*TASK STATEMENT*.
When the string "href" occurs in a line of the records, show that line.

╔══

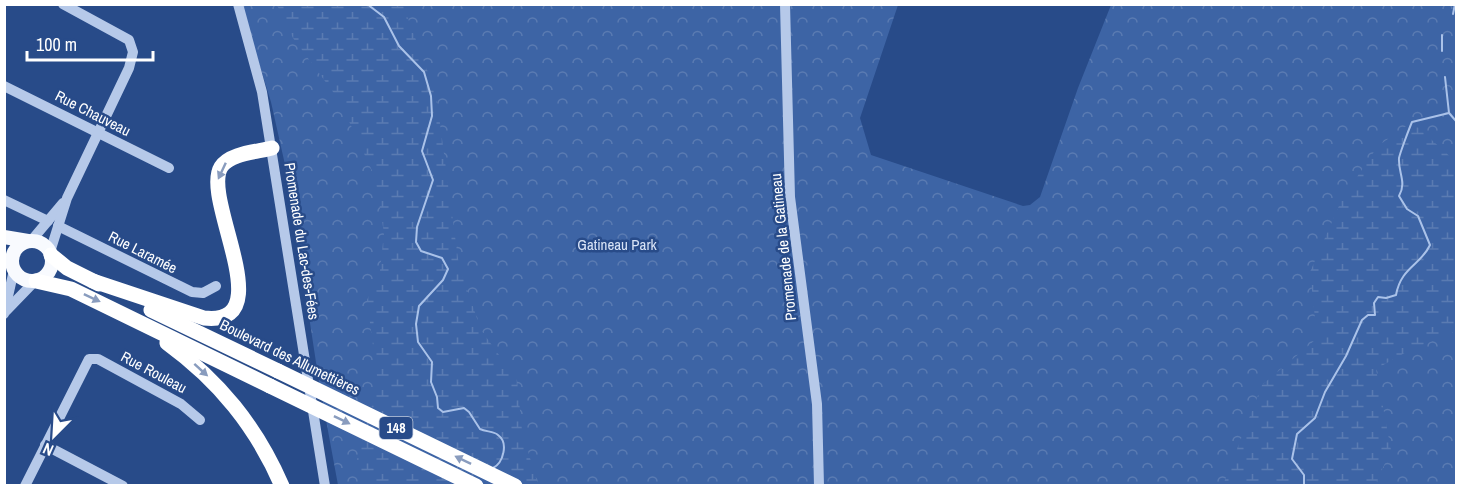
<svg xmlns="http://www.w3.org/2000/svg" width="1461" height="490" font-family="'Archivo Narrow',sans-serif">
  <style>
    .forest { fill: url(#forest-crowns) }
    .wetland { fill: url(#wetland-marsh) }
    .lines { fill: none; stroke-linecap: round; stroke-linejoin: round }
    .stream { stroke: #aac2e9; stroke-width: 2 }
    .minor { stroke: #b6c9e9; stroke-width: 10 }
    .major { stroke: #f8fafe; stroke-width: 14 }
    .highway { stroke: #fff; stroke-width: 15 }
    .highway-bridge { stroke: #fff; stroke-width: 15 }
    .oneway { fill: #899cbe }
    .labels { text-anchor: middle; dominant-baseline: central; stroke-width: 5; stroke-linejoin: round; paint-order: stroke }
    .shield { fill: #284b89; stroke: #bec9dc; stroke-width: 1.5 }
    .shield-label { font-size: 14px; font-weight: bold; fill: #fff }
    .street-label { font-size: 15px; fill: #fff; stroke: #284b89 }
    .park-label { font-size: 15px; fill: #d9e4f7; stroke: #284b89 }
  </style>
  <defs>
    <pattern id="forest-crowns" width="20" height="18" patternUnits="userSpaceOnUse" patternTransform="scale(1.5)"><rect width="20" height="18" fill="#3d64a5"/><path d="M2 6a3 3 0 1 1 6 0M12 15a3 3 0 1 1 6 0" fill="none" stroke="#5a7bb2"/></pattern>
    <pattern id="wetland-marsh" width="20" height="14" patternUnits="userSpaceOnUse" patternTransform="scale(1.5)"><rect width="20" height="14" fill="#3d64a5"/><path d="M1 5h8M5 5V1M11 12h8M15 12V8" fill="none" stroke="#5a7bb2"/></pattern>
  </defs>
  <rect width="100%" height="100%" fill="#284b89"/>
  <polygon class="forest" points="241,5 898,5 860,118 871,155 1023,206 1030,205 1040,197 1078,88 1111,5 1456,5 1456,485 338,485 319,382 288,178 271,102"/>
  <g class="wetland">
    <polygon points="277,5 403,5 436,94 459,266 481,330 517,380 522,431 538,485 361,485 357,459 378,384 367,300 380,271 384,233 375,177 339,100 293,38"/>
    <polygon points="1412,122 1456,162 1456,329 1452,333 1410,350 1376,369 1391,450 1375,485 1223,485 1262,385 1321,335 1315,318 1310,272 1342,199 1378,146"/>
  </g>
  <g class="lines">
    <g class="stream">
      <path d="M 367,4 L 384,17 L 399,46 L 424,72 L 431,96 L 432,116 L 422,151 L 433,180 L 417,227 L 416,242 L 421,251 L 442,258 L 448,269 L 443,280 L 419,306 L 416,324 L 418,342 L 432,362 L 431,382 L 437,397 L 438,408 L 443,412 L 464,408 L 469,412 L 480,429 C 486,432 494,431 498,435 C 509,443 503,463 493,468"/>
      <polyline points="1453,14 1455,4"/>
      <polyline points="1442,35 1442,51"/>
      <polyline points="1445,77 1449,113 1456,121"/>
      <path d="M 1304,486 L 1304,475 L 1292,459 L 1297,434 L 1315,418 L 1325,392 L 1346,356 L 1362,320 L 1368,315 L 1375,315 L 1374,303 L 1378,297 L 1386,298 L 1396,295 C 1401,267 1421,265 1430,245 L 1418,216 L 1407,209 L 1399,196 C 1407,182 1398,173 1399,158 C 1400,153 1409,129 1412,122 L 1449,113"/>
    </g>
    <g class="minor">
      <polyline points="238,4 262,92 325,486"/>
      <polyline points="785,4 790,197 817,404 819,486"/>
      <polyline points="4,86 169,168"/>
      <polyline points="4,200 48,221"/>
      <polyline points="58,226 192,292 203,293 216,286"/>
      <polyline points="31,241 63,203"/>
      <polyline points="50,252 67,198 129,68 133,52 129,40 63,4"/>
      <polyline points="6,311 35,281"/>
      <polyline points="4,314 14,270"/>
      <polyline points="45,445 123,486"/>
      <polyline points="25,486 89,359 98,359 181,404 200,420"/>
    </g>
    <g class="major">
      <polyline points="4,237 28,241"/>
      <circle cx="32" cy="261" r="20"/>
    </g>
    <g class="highway">
      <polyline points="51,255 67,268 99,284"/>
      <polyline points="36,281 71,289 270,386"/>
      <path d="M 93,281 L 204,318 C 282,327 201,199 221,167 C 230,153 257,152 272,148"/>
      <polyline points="151,310 278,371"/>
      <path d="M 167,343 C 219,381 256,426 282,486"/>
    </g>
    <g class="highway-bridge">
      <polyline points="278,371 515,486"/>
      <polyline points="270,386 476,486"/>
    </g>
  </g>
  <defs><path id="oneway-solid" d="M-6-.8H1V-3.2L6.5 0L1 3.2V.8H-6Z" transform="scale(1.5)"/></defs>
  <g class="oneway">
    <use href="#oneway-solid" transform="translate(222 171) rotate(115)"/>
    <use href="#oneway-solid" transform="translate(92 298) rotate(25)"/>
    <use href="#oneway-solid" transform="translate(201 370) rotate(42)"/>
    <use href="#oneway-solid" transform="translate(342 420) rotate(26)"/>
    <use href="#oneway-solid" transform="translate(463 460) rotate(-154)"/>
  </g>
  <g class="labels">
    <rect class="shield" x="379.5" y="417" width="33" height="22" rx="4.5"/>
    <g class="shield-label">
      <text x="396" y="428">148</text>
    </g>
    <g class="street-label">
      <text transform="translate(93 113) rotate(27)">Rue Chauveau</text>
      <text transform="translate(302 241) rotate(81)">Promenade du Lac-des-Fées</text>
      <text transform="translate(783 247) rotate(-96)">Promenade de la Gatineau</text>
      <text transform="translate(143 252) rotate(27)">Rue Laramée</text>
      <text transform="translate(290 357) rotate(26)">Boulevard des Allumettières</text>
      <text transform="translate(154 372) rotate(28)">Rue Rouleau</text>
    </g>
    <g class="park-label">
      <text x="617" y="244">Gatineau Park</text>
    </g>
  </g>
  <rect width="1461" height="490" fill="none" stroke="#ffffff" stroke-width="12"/>
  <g transform="translate(54 436) rotate(204)" stroke="#284b89" stroke-width="4.5" paint-order="stroke">
  <path d="M0-4.5L10 22L0 15L-10 22Z" fill="#ffffff"/>
  <text y="-9" font-size="16" font-weight="bold" text-anchor="middle" fill="#ffffff">N</text>
  </g>
  <path d="M27 51v9h126v-9" fill="none" stroke="#ffffff" stroke-width="3"/>
  <text x="36" y="51" font-size="18" fill="#ffffff" stroke="#284b89" stroke-width="4.5" paint-order="stroke">100 m</text>
</svg>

╚══

*WRITTEN RESPONSE*.
    <use href="#oneway-solid" transform="translate(222 171) rotate(115)"/>
    <use href="#oneway-solid" transform="translate(92 298) rotate(25)"/>
    <use href="#oneway-solid" transform="translate(201 370) rotate(42)"/>
    <use href="#oneway-solid" transform="translate(342 420) rotate(26)"/>
    <use href="#oneway-solid" transform="translate(463 460) rotate(-154)"/>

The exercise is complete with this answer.